> EXTRACTED TEXT
Reece said he thought this year's PA process was "fantastic," and called bringing new voices to PA meetings to support candidates a "time-honored tradition." 

"That is a great way to make sure that the people who actually show up are invested in the future of the People's Alliance," Reece said.

This year, like last year, Reece said, the PA was the "beneficiary of a new strain of politics in Durham, that is much more focused on grass-roots activism," calling the new coalition multi-racial, localized, and more progressive. 

"This year, I think in my mind, cements that the Durham People's Alliance is going to be the home for that new strain of politics in Durham," Reece said.

The new energy, Reece noted, was also helping with the political ground game. "The People's Alliance has been able to put into the field this year the kind of door-knocking operation that has traditionally been the provence of political parties, and some very popular political candidates," he said.

Records from a dataset:
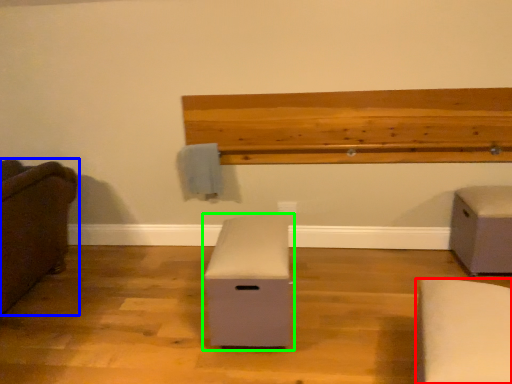
Question: Based on their relative distances, which object is nearer to furniture (highlighted by a red box)? Choose from furniture (highlighted by a blue box) and furniture (highlighted by a green box).

Choices:
 (A) furniture
 (B) furniture

Answer: (B)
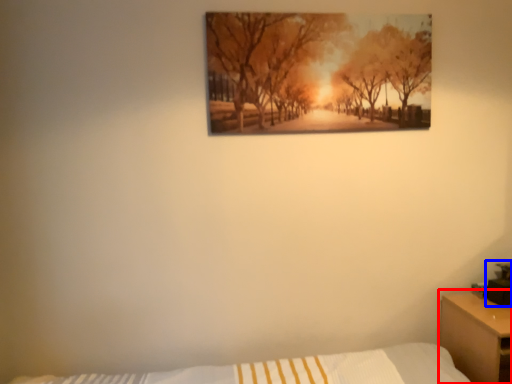
Question: Which point is further to the camera, nightstand (highlighted by a red box) or table lamp (highlighted by a blue box)?

Choices:
 (A) nightstand
 (B) table lamp

Answer: (B)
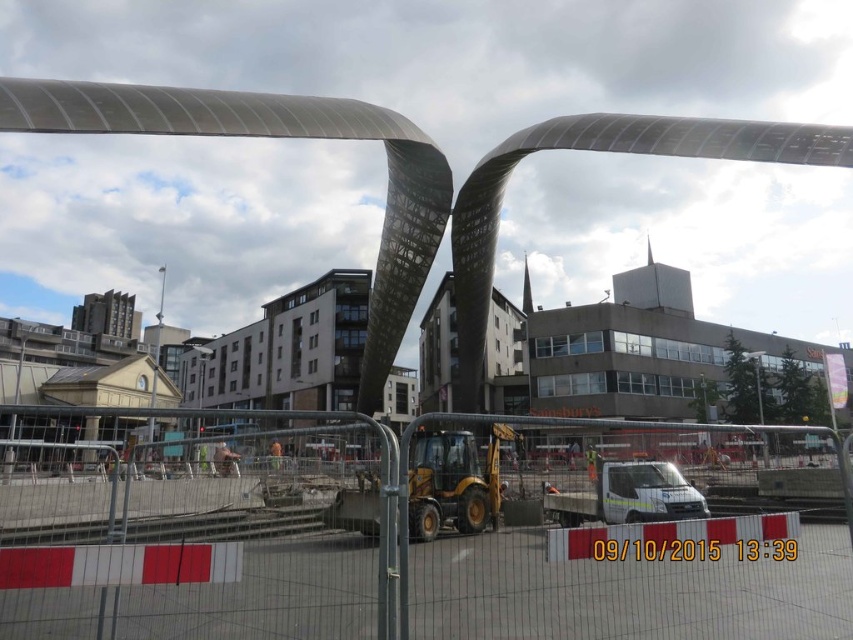
You are a construction worker who needs to set up a camera to monitor the construction site. The camera has a range of 10 feet. You want to place it near the white plastic fencing at lower center. Will the camera be able to monitor the entire area within its range?

The camera and white plastic fencing at lower center are 10.33 feet apart. Since the camera has a range of 10 feet, it cannot monitor the entire area because the distance exceeds its range by 0.33 feet.

You are a construction worker who needs to cross the white plastic fencing at lower center to reach the yellow rubber excavator at center. Is the fencing in your way?

The white plastic fencing at lower center is located below the yellow rubber excavator at center, so it is not blocking your path to the excavator.

You are a delivery driver approaching the construction site and need to navigate around the white plastic fencing at lower center. Based on its position, can you estimate whether it is placed closer to the foreground structure or the background buildings?

The white plastic fencing at lower center is located at point (421, 531), which places it closer to the foreground structure than the background buildings.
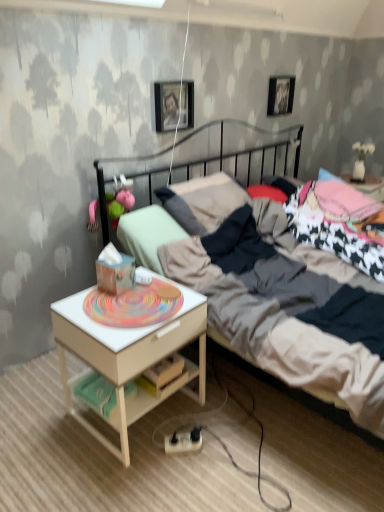
Locate an element on the screen. vacant space in front of white wood nightstand at lower left is located at coordinates 127,481.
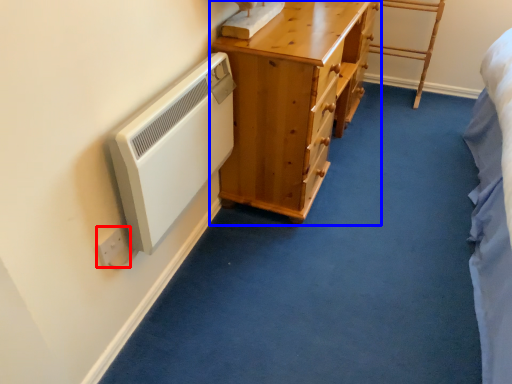
Question: Which object appears closest to the camera in this image, electric outlet (highlighted by a red box) or chest of drawers (highlighted by a blue box)?

Choices:
 (A) electric outlet
 (B) chest of drawers

Answer: (A)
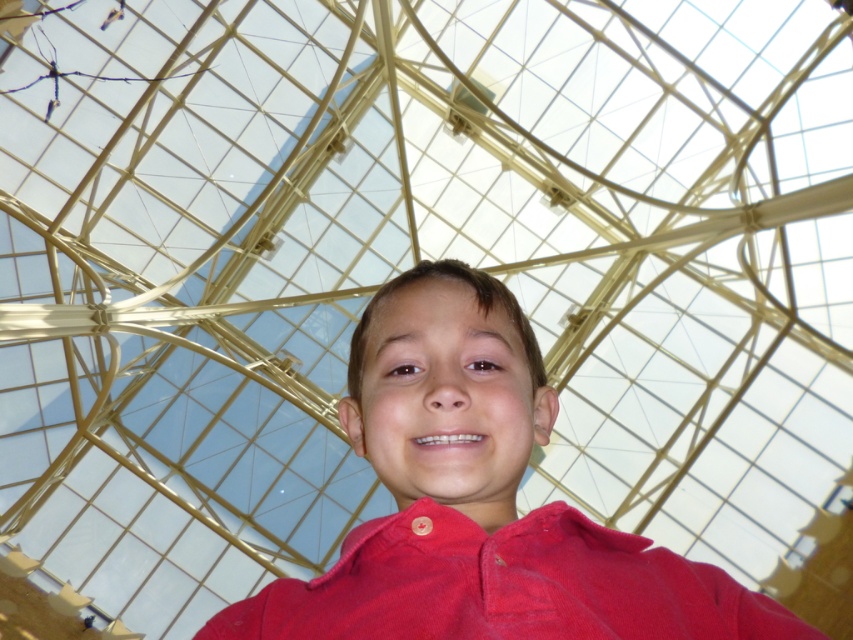
This screenshot has height=640, width=853. Describe the element at coordinates (479, 500) in the screenshot. I see `red matte shirt at center` at that location.

Is point (653, 589) more distant than point (537, 531)?

No, (653, 589) is in front of (537, 531).

I want to click on red matte shirt at center, so click(x=479, y=500).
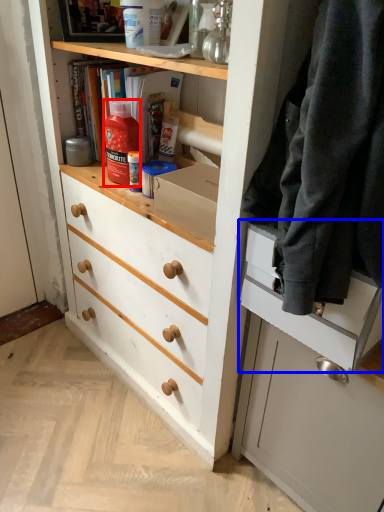
Question: Which object appears farthest to the camera in this image, bottle (highlighted by a red box) or drawer (highlighted by a blue box)?

Choices:
 (A) bottle
 (B) drawer

Answer: (A)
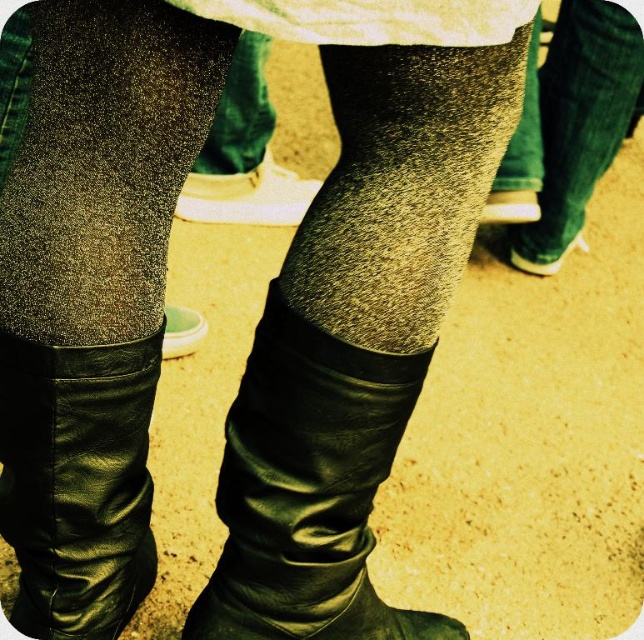
Which is more to the left, textured gray sock at center or shiny green jeans at center?

textured gray sock at center is more to the left.

Can you confirm if textured gray sock at center is positioned to the right of shiny green jeans at center?

Incorrect, textured gray sock at center is not on the right side of shiny green jeans at center.

What do you see at coordinates (401, 186) in the screenshot?
I see `textured gray sock at center` at bounding box center [401, 186].

The width and height of the screenshot is (644, 640). Identify the location of textured gray sock at center. (401, 186).

Between textured gray sock at center and green suede shoe at lower right, which one has more height?

textured gray sock at center is taller.

Does textured gray sock at center come in front of green suede shoe at lower right?

That is True.

I want to click on textured gray sock at center, so click(401, 186).

How distant is sparkly metallic tights at center from black leather boot at center?

sparkly metallic tights at center and black leather boot at center are 9.47 inches apart from each other.

Does point (149, 65) come farther from viewer compared to point (225, 547)?

That is False.

Does point (120, 120) come farther from viewer compared to point (283, 330)?

No, (120, 120) is in front of (283, 330).

You are a GUI agent. You are given a task and a screenshot of the screen. Output one action in this format:
    pyautogui.click(x=<x>, y=<y>)
    Task: Click on the sparkly metallic tights at center
    
    Given the screenshot: What is the action you would take?
    pyautogui.click(x=102, y=164)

> PROBLEMS TO SOLVE
A. Decide whether each statement below agrees with the passage on the Durham People's Alliance, answering yes or no and quoting the deciding words of the passage: (i) Reece described bringing new voices to PA meetings to support candidates as a recent innovation. (ii) Reece described the new coalition as multi-racial, localized, and more progressive. (iii) Reece said the People's Alliance fielded a door-knocking operation this year.
B. Carry on the passage on the Durham People's Alliance, picking up after its final sentence.

> RESPONSES IN ORDER
A.
(i) No: "time-honored tradition."
(ii) Yes: "calling the new coalition multi-racial, localized, and more progressive."
(iii) Yes: "The People's Alliance has been able to put into the field this year the kind of door-knocking operation"

B.
More broadly, Reece argued, he does believe the PAC system is good for Durham, adding that he thinks Durham is best served by them "as long as each of the three is strong, as long as each of the three has committed membership that has bought in to the values of that organization and is interested in translating those values into success at the ballot box and success in terms of public policy before the city council and the county commission.”

Reece noted that while the other two (Friends and the Durham Committee) were a a lower-point than the PA in their influence, he felt the Committee in particular "is becoming more and more interested in the kinds of grass-roots organization it takes to be an effective political organization in Durham."



I'm going to keep saying it - the growth in Cleveland Holloway home prices was inevitable. The housing stock available for less than $75k a decade ago was not fit to live in. Huge holes open to the crawl space, lack of electrical wiring, lack of plumbing, lack of HVAC. It is utterly not fair to compare prices then and now as if it's all people being greedy and driving out poor people. As someone who both purchased housing for less than $50/sqft and at the same time displaced poor long time residents I can claim to know something about this.

Is some of the work cosmetic - sure. Did the prices jump - absolutely. Without people putting a 100k into each house to make it meet minimum housing code there would not be a thriving full neighborhood now. There would still be boarded up houses that were being held by estates, there would still be open air drug dealing.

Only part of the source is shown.